Receptionist: “The doctor will see you now.”
Invisible Man: “Finally, a cure!”
*Someone sends me a 4 minute video*
me: [42 seconds later] wow that’s so awesome thanks for sharing!
Kicked out of the aquarium for trying to sneak in a big straw
I love my 5yr old dearly, but if he keeps saying “Dark” Vader I may have to sell him.
Me: Back to school tomorrow!
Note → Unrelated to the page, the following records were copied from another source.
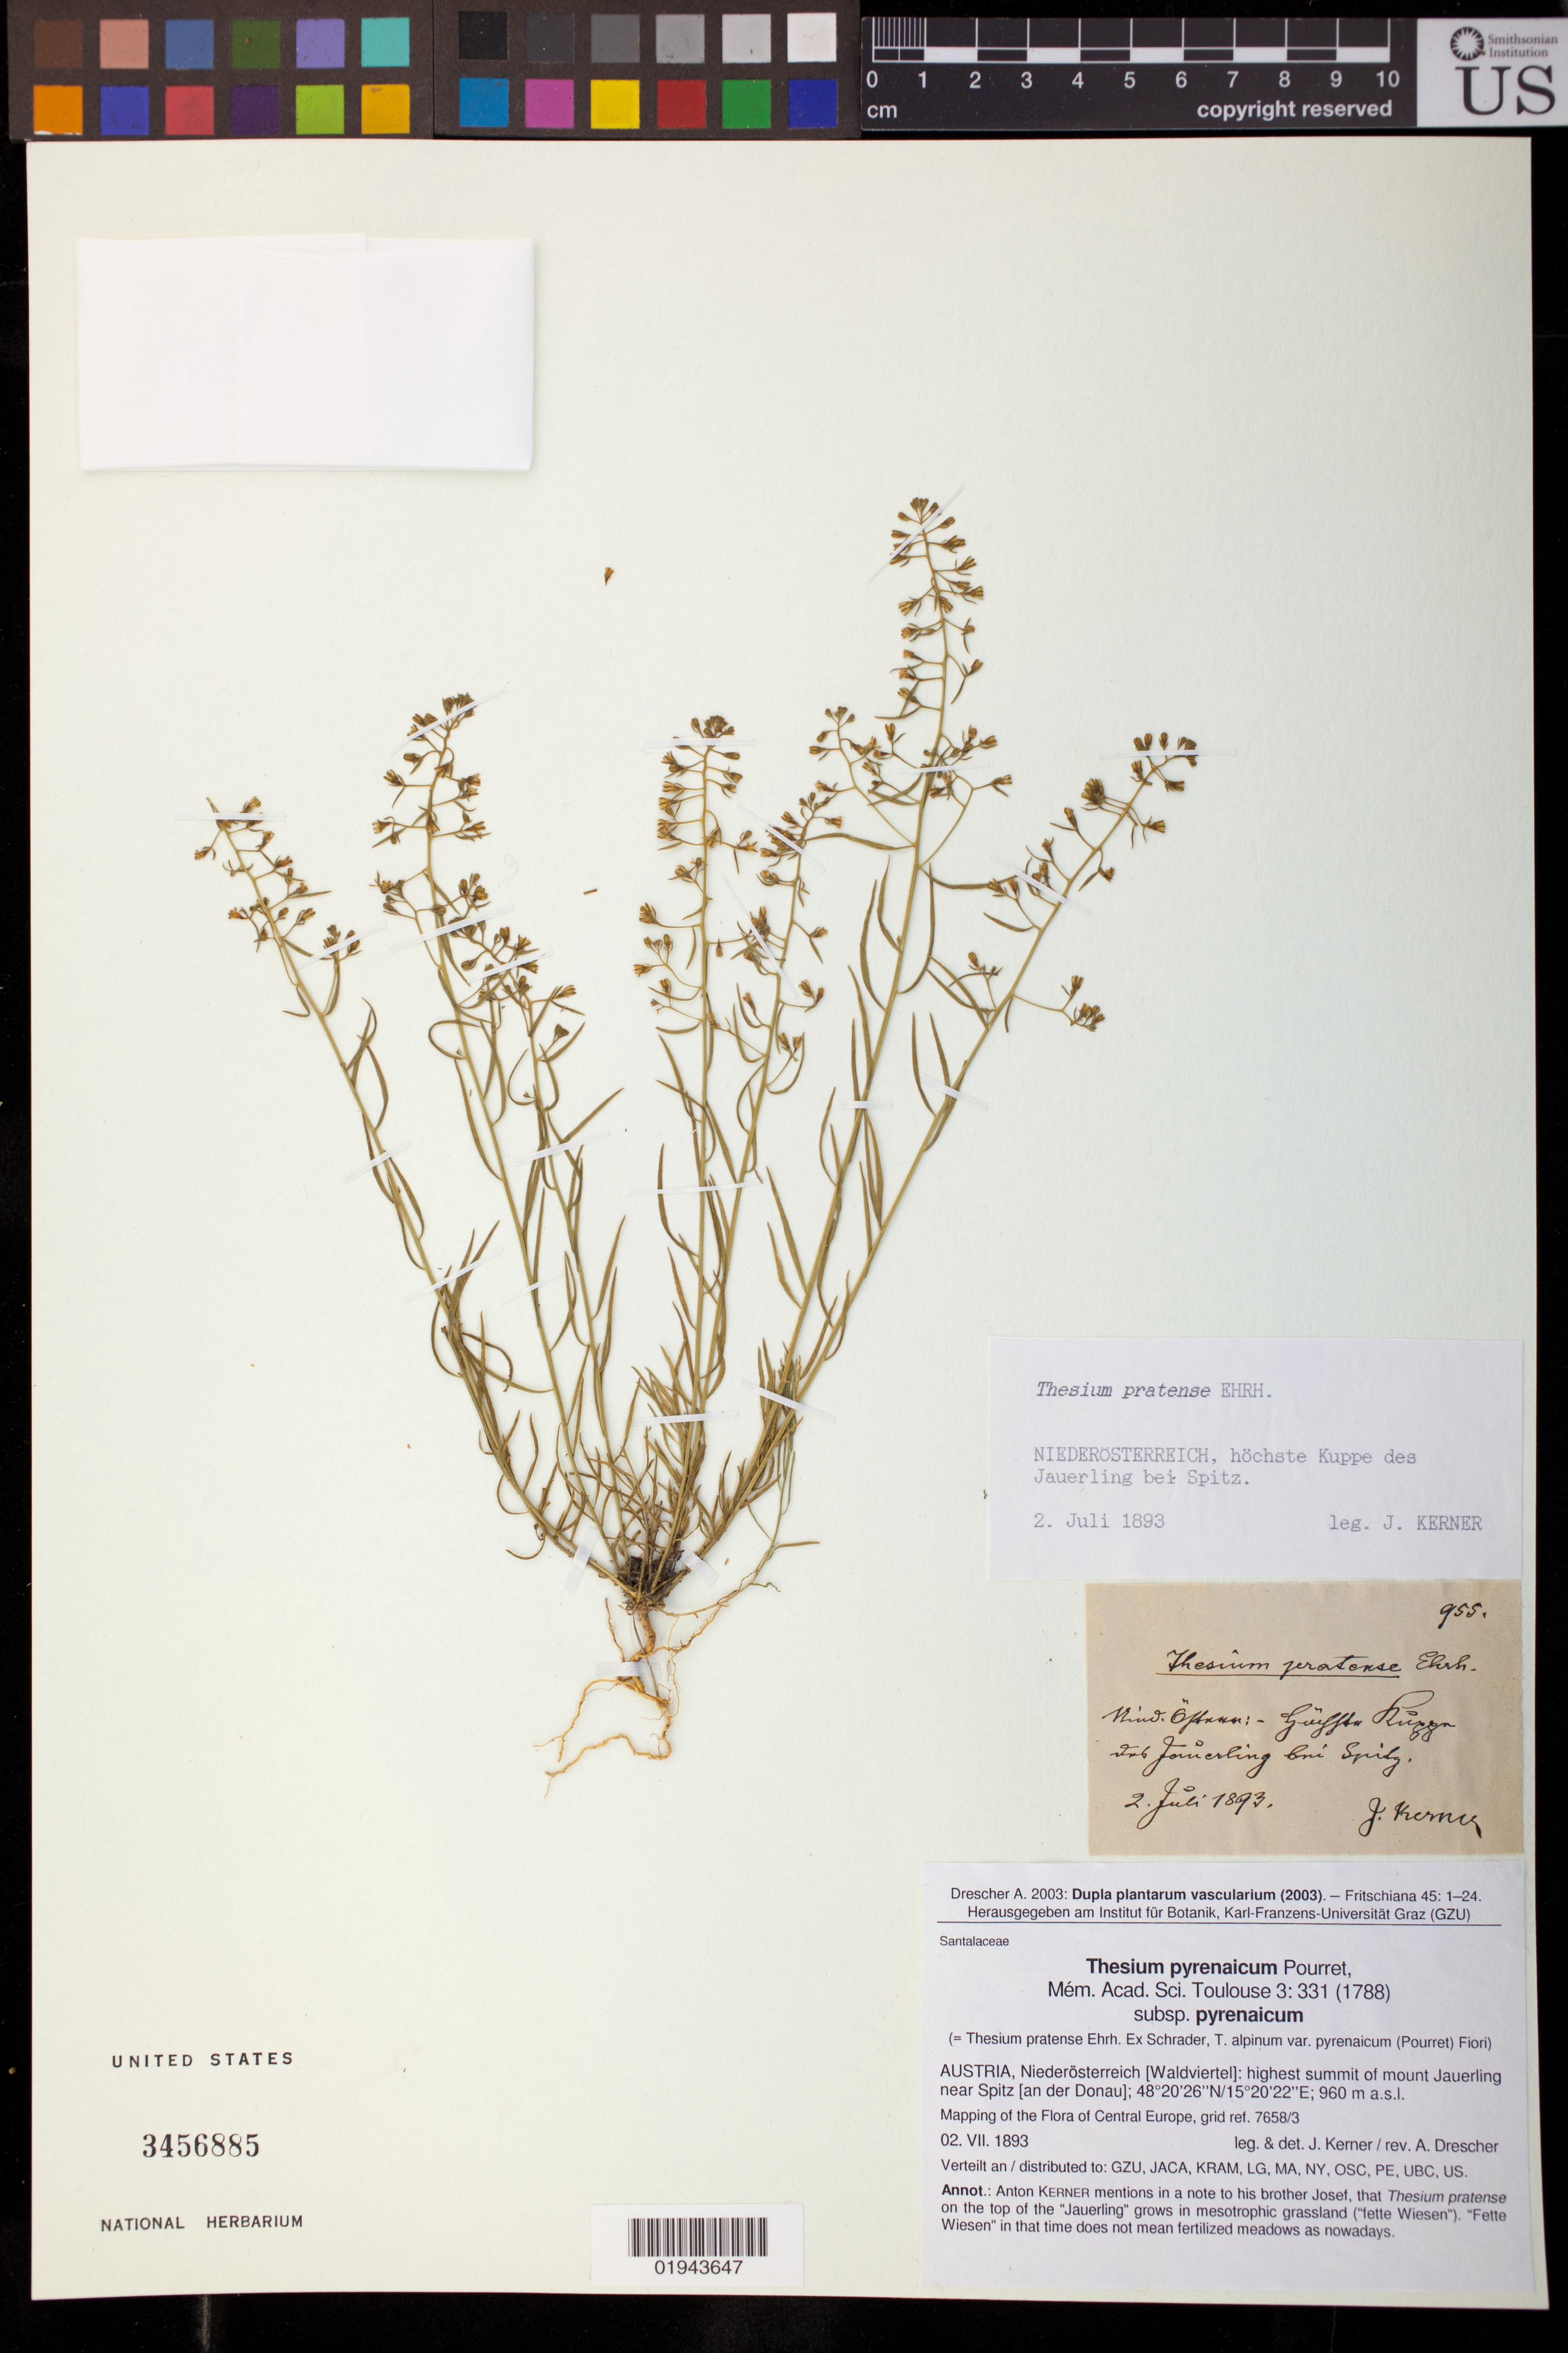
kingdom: Plantae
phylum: Tracheophyta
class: Magnoliopsida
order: Santalales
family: Thesiaceae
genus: Thesium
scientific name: Thesium pyrenaicum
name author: Pourr.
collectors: J. Kerner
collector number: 955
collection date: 1893-07-02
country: Austria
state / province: Niederosterreich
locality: NiederÃ¶sterreich (Waldviertel): highest summit of mount Jauerling near Spitz (an der Donau)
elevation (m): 960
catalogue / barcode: US 3456885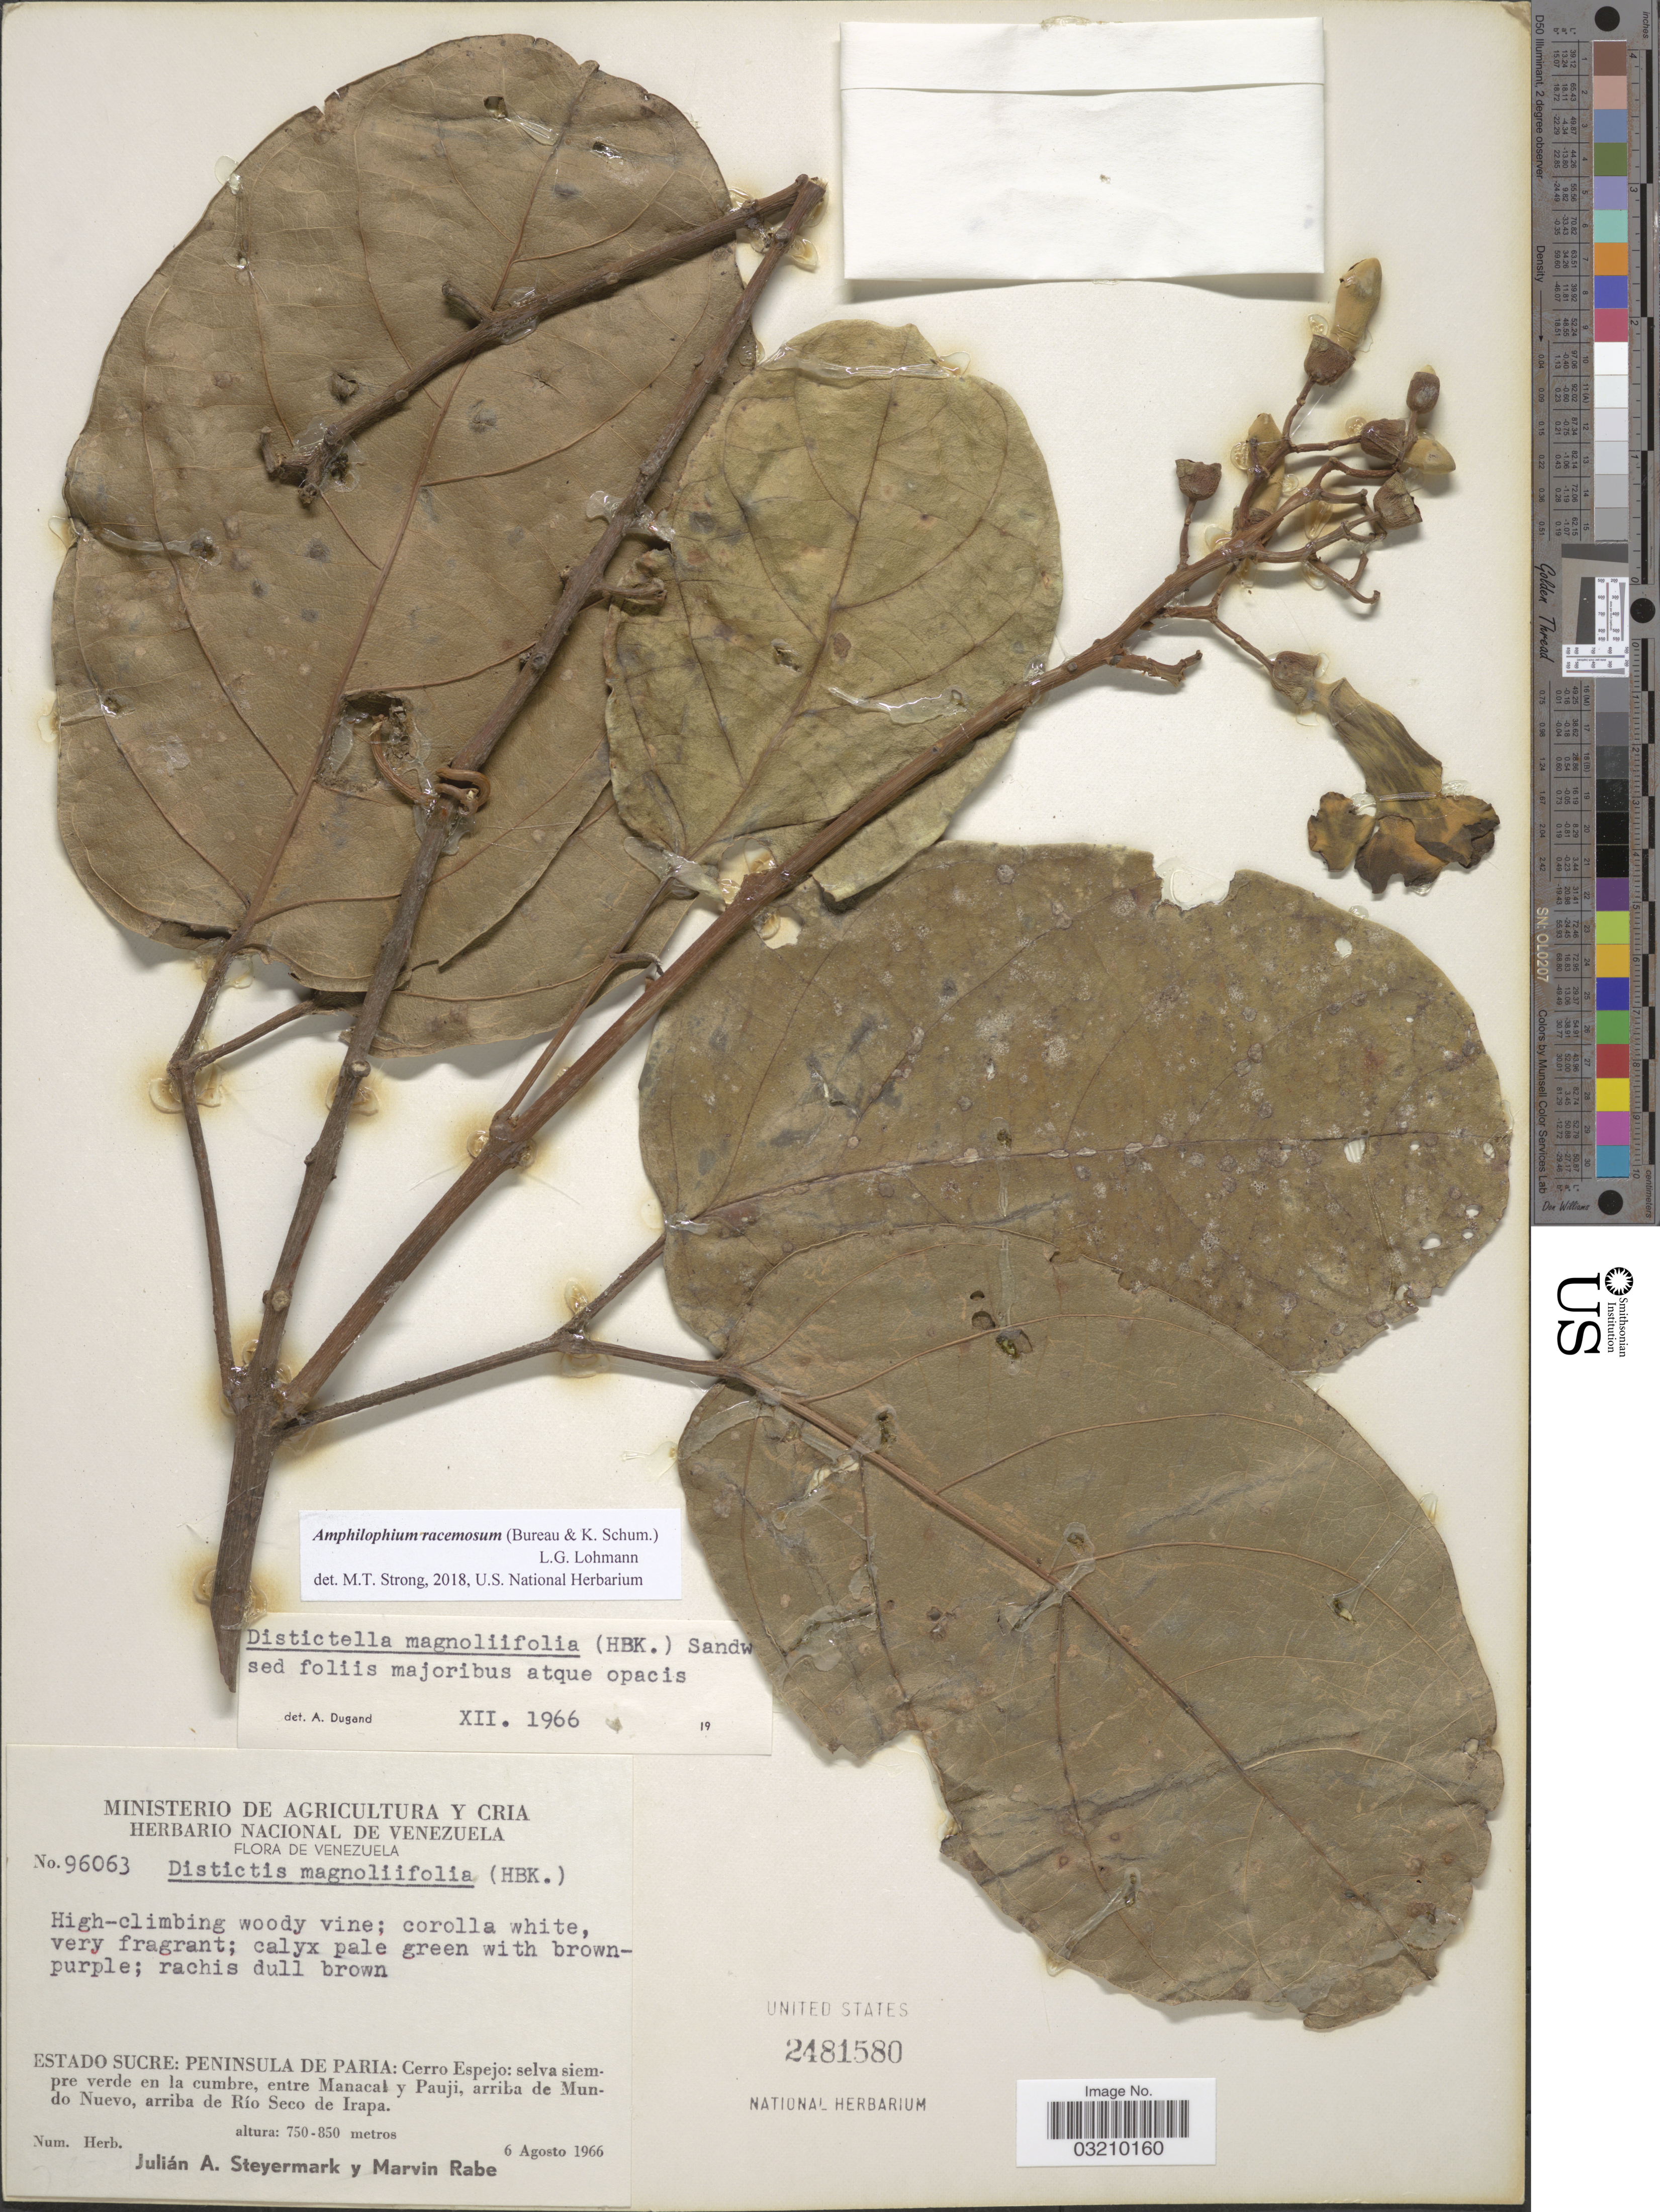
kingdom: Plantae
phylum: Tracheophyta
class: Magnoliopsida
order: Lamiales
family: Bignoniaceae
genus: Amphilophium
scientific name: Amphilophium racemosum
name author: (Bureau & K. Schum.) L.G. Lohmann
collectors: J. Steyermark & M. Rabe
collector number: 96063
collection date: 1966-08-06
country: Colombia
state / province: Sucre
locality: Peninsula de Paria: Cerro Espejo: selva siempre en la cumbre, entre Manacal y Pauji, arriba de Munco Nuevo, arriba Río Seco de Irapa.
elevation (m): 750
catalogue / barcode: US 2481580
Everyone ready?
14: Yeah, let me check if I have any homework.
He’s been off for 17 days.
This year I have a few special people on my list that will get expired gift cards wrapped up with tons of glitter.
That’s the last time I follow some dude into the woods just because he tells me he’s a wizard.
Pizza is a good argument against nihilism.
Eve: *chewing* what was that thing we weren’t supposed to eat?
God: please tell me you didn’t eat the apple
Eve: *licking fingers* oh haha no
God: …where’s Adam?
ER Dr: What are you doing?
Me: I’m decorating.
ER Dr: Why?
Me: According to my bill I live here now.
Occasionally, the universe will send a sniffly stranger to stand too close to you in the store and inexplicably follow you through a couple aisles. Just for funsies
At some point, a guy looked at an onion that was clearly purple & called it red. AND WE’RE JUST SITTING HERE LETTING IT HAPPEN.
i hate it when my daughter is suddenly nice to me because I know it’s just a first calculated step in impending negotiations
My cooking is nothing that a flame thrower and take away menu can’t fix
Ghostbusters commercial: who you gonna call?